I digress, this, is hyperbole.
It was really Abbey ( sunny and beloved fellow actor at the particular period ) giving me ringlets while Raquel ( expert and ingenious director at the particular period ) was going over some character analysis. In the beginning of the process, I looked like a poodle. But, skill and practice prevailed in Abbey's hands so by the end of it I was not particularly resentful towards the way my hair had put every once of tornado imitation it had into its appearance. It could not have been more than four seconds later when my position on the matter took a swift and powerful roundabout turn when somebody is the room said "You look so cute."
I. Don't. Enjoy. Being. Called. Cute. I don't enjoy getting hearing words that are typically in compliments because they should either, A) Should be sent back to the factory of ABC's to be recycled into a new word or, B) struck mercilessly by the same being that annihilates people in the name of grammar. Or, so I thought.
For the next few class periods I would attempt to vanish into the back of the classroom and repel any sort of attention to myself. But, right as I was booking it to my car, I was stuck once again by an audible attack. "I love your hair, it looks really refined." I was astonished when I found myself smiling, not recoiling, when it was done.
I couldn't figure out why this was, at least not until I got another compliment a little later. "Well, it looks classy. You pull it off well." Then it clicked. I did like compliments. Just not compliments that someone gives anyone where they appear different. The have a ring of a cough-out in my ears. Thus, once again, intelligence in all things prevails.

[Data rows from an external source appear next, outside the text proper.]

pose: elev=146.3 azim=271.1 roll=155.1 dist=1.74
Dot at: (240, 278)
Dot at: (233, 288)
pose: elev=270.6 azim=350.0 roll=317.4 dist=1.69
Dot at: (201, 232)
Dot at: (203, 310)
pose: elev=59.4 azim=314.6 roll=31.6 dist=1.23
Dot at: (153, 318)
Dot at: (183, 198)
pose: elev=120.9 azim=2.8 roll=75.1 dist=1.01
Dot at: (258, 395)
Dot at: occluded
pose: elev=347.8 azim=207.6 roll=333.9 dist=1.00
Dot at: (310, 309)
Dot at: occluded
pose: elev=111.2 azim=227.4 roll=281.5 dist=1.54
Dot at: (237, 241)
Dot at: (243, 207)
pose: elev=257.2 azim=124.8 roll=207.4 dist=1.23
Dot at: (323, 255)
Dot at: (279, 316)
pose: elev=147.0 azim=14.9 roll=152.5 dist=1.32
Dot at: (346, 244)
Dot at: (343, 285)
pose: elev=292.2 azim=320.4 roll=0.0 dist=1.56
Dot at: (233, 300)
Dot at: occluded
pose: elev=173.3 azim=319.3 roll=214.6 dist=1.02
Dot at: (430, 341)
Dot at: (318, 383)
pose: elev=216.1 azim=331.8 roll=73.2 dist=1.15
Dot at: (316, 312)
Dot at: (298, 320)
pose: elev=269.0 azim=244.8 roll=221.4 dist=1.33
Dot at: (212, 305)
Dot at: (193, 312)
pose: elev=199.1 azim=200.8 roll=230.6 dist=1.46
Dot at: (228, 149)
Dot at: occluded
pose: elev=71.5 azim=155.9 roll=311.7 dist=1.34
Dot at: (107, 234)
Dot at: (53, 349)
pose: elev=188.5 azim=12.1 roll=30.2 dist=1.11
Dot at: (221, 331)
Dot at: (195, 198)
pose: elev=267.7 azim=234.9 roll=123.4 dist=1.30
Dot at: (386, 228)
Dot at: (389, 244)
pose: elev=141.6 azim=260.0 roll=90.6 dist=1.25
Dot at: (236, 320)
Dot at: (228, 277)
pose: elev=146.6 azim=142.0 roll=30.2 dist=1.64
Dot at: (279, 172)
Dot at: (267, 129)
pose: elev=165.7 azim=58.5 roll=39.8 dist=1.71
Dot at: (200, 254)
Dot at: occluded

Once I had gotten home and eaten dinner I went downstairs to watch Julie and Julia. Which then made me to finally go and make a blog. No, I don't plan on getting famous. I plan to consistently spew words out into cyberspace for no one really to read them. I figure that blogging is just like fishing in the middle of a storm. You can't see a fish anywhere in sight, you are really just doing it for yourself.
I do, however, to style my writing kind of after a long-form improv style. I have not yet decided it it will be like The Herald, or The Community.
In the meantime, take a chiller and stay.